As you can see from the pic, I have quite a good little collection of books just in those two piles and I would say I have not read about the 1/2 of them if not more. I really need to watch less TV, surf the web less and start reading more. Those books are treasures that can only be enjoyed by becoming closely bonded with them, as if in fellowship, with the authors and characters, and that does not happen by way of mere proximity nor by the process of osmosis. Where I had pretty much seen them every day and ignored them, for how long I do not know, it is different now. I suddenly feel a compelling call to develop a strong camaraderie with the authors and their characters and to nurture and understanding of their themes. About the only way for me to accomplish that kind of intimate bond with them requires my reading a book from cover to cover - maybe more than once.

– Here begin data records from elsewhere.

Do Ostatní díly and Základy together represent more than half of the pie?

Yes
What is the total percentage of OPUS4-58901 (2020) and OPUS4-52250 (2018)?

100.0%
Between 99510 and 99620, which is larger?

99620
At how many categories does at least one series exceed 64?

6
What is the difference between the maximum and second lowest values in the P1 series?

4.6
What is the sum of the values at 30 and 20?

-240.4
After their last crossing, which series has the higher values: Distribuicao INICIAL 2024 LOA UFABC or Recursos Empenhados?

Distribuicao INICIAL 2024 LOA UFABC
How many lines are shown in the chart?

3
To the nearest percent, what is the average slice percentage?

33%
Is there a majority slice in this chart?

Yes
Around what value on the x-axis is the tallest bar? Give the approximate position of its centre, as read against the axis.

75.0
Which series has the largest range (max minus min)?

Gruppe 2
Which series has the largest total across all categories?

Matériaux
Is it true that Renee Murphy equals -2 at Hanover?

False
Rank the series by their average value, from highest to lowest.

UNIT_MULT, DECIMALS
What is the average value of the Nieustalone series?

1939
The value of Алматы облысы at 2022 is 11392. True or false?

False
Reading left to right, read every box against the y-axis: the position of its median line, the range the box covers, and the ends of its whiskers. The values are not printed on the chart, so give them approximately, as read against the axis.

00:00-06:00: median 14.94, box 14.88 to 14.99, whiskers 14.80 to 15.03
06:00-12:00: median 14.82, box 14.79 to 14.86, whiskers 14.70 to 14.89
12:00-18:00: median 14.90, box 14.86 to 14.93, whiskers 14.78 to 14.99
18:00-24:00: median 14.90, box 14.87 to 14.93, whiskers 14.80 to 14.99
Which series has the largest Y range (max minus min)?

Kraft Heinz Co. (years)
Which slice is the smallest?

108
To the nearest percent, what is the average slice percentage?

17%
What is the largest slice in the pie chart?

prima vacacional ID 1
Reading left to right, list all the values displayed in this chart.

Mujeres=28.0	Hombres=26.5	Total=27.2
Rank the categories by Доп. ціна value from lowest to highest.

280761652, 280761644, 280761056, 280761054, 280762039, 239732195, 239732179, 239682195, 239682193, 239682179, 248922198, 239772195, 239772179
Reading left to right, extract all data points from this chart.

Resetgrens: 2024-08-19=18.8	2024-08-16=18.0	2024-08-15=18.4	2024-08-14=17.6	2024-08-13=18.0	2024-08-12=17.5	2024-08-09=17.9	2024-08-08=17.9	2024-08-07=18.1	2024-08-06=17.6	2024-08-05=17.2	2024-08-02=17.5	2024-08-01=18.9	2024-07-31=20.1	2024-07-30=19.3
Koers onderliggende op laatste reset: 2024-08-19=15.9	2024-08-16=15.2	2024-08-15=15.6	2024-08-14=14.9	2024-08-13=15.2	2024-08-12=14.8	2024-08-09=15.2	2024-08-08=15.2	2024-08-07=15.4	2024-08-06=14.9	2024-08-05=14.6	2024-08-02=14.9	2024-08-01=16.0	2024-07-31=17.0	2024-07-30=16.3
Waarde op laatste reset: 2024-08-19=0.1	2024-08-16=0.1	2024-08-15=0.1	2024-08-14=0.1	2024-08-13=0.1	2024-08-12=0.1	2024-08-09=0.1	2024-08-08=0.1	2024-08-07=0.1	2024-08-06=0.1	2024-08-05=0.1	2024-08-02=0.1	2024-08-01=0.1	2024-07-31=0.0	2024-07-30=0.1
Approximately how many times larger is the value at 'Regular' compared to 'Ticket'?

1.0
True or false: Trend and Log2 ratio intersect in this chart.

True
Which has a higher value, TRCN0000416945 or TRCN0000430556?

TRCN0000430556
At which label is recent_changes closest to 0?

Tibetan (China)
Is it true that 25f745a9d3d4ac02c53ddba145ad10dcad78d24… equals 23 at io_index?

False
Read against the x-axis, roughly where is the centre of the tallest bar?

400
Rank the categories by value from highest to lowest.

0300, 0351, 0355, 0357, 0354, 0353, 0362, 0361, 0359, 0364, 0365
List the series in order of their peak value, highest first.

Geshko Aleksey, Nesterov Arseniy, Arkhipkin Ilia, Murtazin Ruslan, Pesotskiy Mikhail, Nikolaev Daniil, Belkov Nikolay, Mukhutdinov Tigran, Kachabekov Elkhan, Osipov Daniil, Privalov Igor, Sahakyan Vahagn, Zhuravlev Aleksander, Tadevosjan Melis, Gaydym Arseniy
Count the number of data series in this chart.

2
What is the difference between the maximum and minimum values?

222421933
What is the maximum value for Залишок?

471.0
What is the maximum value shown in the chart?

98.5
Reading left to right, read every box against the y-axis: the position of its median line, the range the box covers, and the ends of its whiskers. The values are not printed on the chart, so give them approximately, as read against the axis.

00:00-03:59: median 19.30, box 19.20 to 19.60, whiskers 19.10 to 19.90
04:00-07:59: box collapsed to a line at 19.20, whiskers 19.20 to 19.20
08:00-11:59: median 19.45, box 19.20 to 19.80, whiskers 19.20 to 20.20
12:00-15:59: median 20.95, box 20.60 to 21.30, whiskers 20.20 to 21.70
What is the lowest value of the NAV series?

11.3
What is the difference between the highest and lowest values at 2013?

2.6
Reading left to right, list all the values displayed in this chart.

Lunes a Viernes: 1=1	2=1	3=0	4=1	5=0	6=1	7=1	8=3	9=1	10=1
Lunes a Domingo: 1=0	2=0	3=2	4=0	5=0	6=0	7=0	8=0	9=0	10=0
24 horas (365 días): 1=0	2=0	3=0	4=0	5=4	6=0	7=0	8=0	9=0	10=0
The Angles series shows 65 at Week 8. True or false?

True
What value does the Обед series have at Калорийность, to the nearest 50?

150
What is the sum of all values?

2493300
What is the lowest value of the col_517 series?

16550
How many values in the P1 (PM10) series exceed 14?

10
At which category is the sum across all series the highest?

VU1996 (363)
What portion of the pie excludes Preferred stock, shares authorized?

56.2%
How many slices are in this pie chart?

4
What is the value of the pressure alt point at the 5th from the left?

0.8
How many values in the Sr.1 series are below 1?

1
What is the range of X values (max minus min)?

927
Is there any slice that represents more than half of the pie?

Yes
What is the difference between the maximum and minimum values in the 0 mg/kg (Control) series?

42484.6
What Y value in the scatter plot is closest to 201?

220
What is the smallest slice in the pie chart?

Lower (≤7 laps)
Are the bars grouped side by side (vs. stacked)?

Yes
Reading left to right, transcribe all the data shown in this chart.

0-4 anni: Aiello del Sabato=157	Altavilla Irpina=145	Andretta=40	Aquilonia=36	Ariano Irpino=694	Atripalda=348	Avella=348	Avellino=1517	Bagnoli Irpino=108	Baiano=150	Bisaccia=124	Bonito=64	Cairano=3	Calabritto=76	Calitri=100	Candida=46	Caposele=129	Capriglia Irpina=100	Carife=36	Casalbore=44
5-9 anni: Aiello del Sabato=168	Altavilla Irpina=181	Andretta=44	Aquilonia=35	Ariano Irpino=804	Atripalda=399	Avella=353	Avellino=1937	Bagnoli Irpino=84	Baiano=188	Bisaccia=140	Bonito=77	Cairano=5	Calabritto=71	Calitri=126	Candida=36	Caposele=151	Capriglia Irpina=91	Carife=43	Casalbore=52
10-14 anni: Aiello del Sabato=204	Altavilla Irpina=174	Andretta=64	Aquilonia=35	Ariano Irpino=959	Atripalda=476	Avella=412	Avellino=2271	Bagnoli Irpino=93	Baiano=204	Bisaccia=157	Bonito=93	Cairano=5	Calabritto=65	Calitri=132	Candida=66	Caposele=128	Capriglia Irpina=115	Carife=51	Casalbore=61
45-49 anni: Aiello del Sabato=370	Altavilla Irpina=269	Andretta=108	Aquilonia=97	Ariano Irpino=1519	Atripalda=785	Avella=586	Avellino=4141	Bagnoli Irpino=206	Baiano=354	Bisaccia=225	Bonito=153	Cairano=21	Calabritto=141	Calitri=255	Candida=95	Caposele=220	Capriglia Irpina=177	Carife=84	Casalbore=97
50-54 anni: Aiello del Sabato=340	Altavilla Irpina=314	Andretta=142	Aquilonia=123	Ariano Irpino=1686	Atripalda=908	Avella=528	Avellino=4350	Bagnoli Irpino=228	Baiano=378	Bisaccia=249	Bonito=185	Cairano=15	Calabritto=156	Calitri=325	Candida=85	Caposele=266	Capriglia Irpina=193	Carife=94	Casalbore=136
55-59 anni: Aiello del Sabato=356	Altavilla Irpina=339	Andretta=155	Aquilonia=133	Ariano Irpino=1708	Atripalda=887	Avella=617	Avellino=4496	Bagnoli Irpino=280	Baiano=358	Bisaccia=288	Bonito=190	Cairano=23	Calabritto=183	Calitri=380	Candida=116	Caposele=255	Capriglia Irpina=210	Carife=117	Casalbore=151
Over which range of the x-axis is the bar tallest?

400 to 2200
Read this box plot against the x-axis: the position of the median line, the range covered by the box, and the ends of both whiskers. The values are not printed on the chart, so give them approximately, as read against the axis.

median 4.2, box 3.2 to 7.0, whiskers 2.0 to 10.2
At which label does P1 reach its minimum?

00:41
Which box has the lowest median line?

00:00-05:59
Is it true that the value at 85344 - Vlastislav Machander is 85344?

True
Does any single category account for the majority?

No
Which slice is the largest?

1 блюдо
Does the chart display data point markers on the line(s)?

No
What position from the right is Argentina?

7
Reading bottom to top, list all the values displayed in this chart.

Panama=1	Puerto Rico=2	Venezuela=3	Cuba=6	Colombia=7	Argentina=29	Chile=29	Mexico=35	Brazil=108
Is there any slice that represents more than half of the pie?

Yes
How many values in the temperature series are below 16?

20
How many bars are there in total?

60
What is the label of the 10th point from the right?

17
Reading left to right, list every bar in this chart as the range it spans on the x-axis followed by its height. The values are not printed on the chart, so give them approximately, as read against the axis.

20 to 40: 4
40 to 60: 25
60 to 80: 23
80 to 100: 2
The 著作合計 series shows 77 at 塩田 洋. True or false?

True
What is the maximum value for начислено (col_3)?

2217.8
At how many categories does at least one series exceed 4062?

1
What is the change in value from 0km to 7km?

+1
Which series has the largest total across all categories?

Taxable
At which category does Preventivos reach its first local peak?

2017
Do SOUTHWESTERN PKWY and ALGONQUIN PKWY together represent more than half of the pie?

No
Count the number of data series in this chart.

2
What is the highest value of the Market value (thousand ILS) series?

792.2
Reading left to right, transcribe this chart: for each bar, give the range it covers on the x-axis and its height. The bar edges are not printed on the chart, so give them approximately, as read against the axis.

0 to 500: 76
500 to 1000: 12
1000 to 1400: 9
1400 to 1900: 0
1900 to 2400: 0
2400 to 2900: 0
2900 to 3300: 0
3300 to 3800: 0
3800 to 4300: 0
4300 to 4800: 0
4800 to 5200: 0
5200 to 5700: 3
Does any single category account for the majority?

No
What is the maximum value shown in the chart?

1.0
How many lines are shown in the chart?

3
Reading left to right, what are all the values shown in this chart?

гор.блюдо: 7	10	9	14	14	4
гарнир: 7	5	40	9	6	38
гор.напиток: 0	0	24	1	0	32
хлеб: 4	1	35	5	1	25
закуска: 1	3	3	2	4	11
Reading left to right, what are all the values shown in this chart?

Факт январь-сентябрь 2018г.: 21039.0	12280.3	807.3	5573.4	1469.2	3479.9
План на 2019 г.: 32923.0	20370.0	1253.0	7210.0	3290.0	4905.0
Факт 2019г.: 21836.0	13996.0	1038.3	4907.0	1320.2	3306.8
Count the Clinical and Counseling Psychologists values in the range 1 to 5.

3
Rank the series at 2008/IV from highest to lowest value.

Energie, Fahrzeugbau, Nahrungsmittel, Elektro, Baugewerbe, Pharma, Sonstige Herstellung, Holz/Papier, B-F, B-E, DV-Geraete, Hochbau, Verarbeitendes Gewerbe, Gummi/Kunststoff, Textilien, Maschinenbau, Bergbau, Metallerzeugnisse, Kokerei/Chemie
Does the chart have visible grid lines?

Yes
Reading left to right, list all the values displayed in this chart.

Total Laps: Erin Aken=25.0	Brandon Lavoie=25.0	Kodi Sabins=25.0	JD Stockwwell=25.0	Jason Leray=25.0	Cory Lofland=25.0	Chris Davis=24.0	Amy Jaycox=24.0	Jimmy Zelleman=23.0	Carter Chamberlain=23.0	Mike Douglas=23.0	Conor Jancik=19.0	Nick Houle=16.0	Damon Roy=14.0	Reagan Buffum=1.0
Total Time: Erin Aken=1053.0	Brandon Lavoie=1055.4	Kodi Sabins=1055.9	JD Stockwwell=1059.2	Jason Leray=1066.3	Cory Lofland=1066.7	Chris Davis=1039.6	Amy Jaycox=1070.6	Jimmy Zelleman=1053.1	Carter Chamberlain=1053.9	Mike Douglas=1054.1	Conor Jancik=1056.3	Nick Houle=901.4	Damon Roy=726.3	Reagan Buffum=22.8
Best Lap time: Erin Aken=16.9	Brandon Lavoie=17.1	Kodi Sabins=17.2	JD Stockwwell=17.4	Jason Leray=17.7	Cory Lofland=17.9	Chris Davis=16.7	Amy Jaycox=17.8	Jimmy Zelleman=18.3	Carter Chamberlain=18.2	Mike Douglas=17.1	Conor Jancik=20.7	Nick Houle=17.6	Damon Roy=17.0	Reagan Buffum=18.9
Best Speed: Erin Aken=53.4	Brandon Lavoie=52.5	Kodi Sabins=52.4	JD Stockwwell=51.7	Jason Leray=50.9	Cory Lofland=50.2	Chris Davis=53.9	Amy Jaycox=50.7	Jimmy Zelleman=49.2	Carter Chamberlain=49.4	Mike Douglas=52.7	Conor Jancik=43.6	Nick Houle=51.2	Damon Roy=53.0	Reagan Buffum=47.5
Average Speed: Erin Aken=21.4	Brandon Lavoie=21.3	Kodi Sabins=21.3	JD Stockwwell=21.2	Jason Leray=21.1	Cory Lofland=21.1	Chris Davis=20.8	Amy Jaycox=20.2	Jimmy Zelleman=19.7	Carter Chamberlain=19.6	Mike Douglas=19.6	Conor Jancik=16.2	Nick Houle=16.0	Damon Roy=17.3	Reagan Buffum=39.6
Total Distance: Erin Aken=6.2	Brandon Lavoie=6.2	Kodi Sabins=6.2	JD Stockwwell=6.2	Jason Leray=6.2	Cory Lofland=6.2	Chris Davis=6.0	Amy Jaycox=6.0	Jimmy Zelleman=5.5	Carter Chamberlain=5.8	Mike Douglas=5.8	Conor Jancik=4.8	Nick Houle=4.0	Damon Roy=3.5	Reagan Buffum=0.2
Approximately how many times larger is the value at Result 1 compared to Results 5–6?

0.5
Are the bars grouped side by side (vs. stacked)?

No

I guess I found something other than I had been looking for when I went in search of those dog treats and then was spurred on to search for more goodies after I rediscovered those collectible ammo packs. Much like C. Auguste Dupin, I uncovered a treasure that had been hidden in plain sight, so well, as to have become totally overlooked in the every day course of my affairs. Unlike that first detective, I had not been searching for something thought to have been purloined but was merely looking for something to help me bond with some characters other than those in books, our family's 4 dogs. By the way, now that I found the treats, maybe it is best I reward man's best friends with some of them. You see, had it not been because of those 4 legged characters, I never would have started the search that led me to rediscover the treasures I found tonight. Later for you - and may I be so bold as to suggest that while you are waiting to hear from me again, you click on the pics to get a better view of my treasure to see if you can spot the best of them all. Then, why not head off to search out any overlooked treasures of your own. You may be surprised at what you find hidden in plain sight.

All the best,
Glenn B

2 comments:

BadIdeaGuy said...

If I was in your house, I would've grabbed the "encyclopedia of as$holes", hacked the top of the whiskey bottle off with the machete, and done some light reading! :)

Glenn B said...

Oh, not that bottle, that one I am saving for a special moment or when temptation bests me.

As for the book, it is one I have yet to read. I think my sister and brother-in-law gave it to me. I think I may take it on my next fishing or hunting trip. Probably good for a laugh.

I may take the machete too. My son bought it for me and I have not used it. I have been thinking of a certain lake we have fished that is very difficult to walk around because of the brush. It would be just the thing.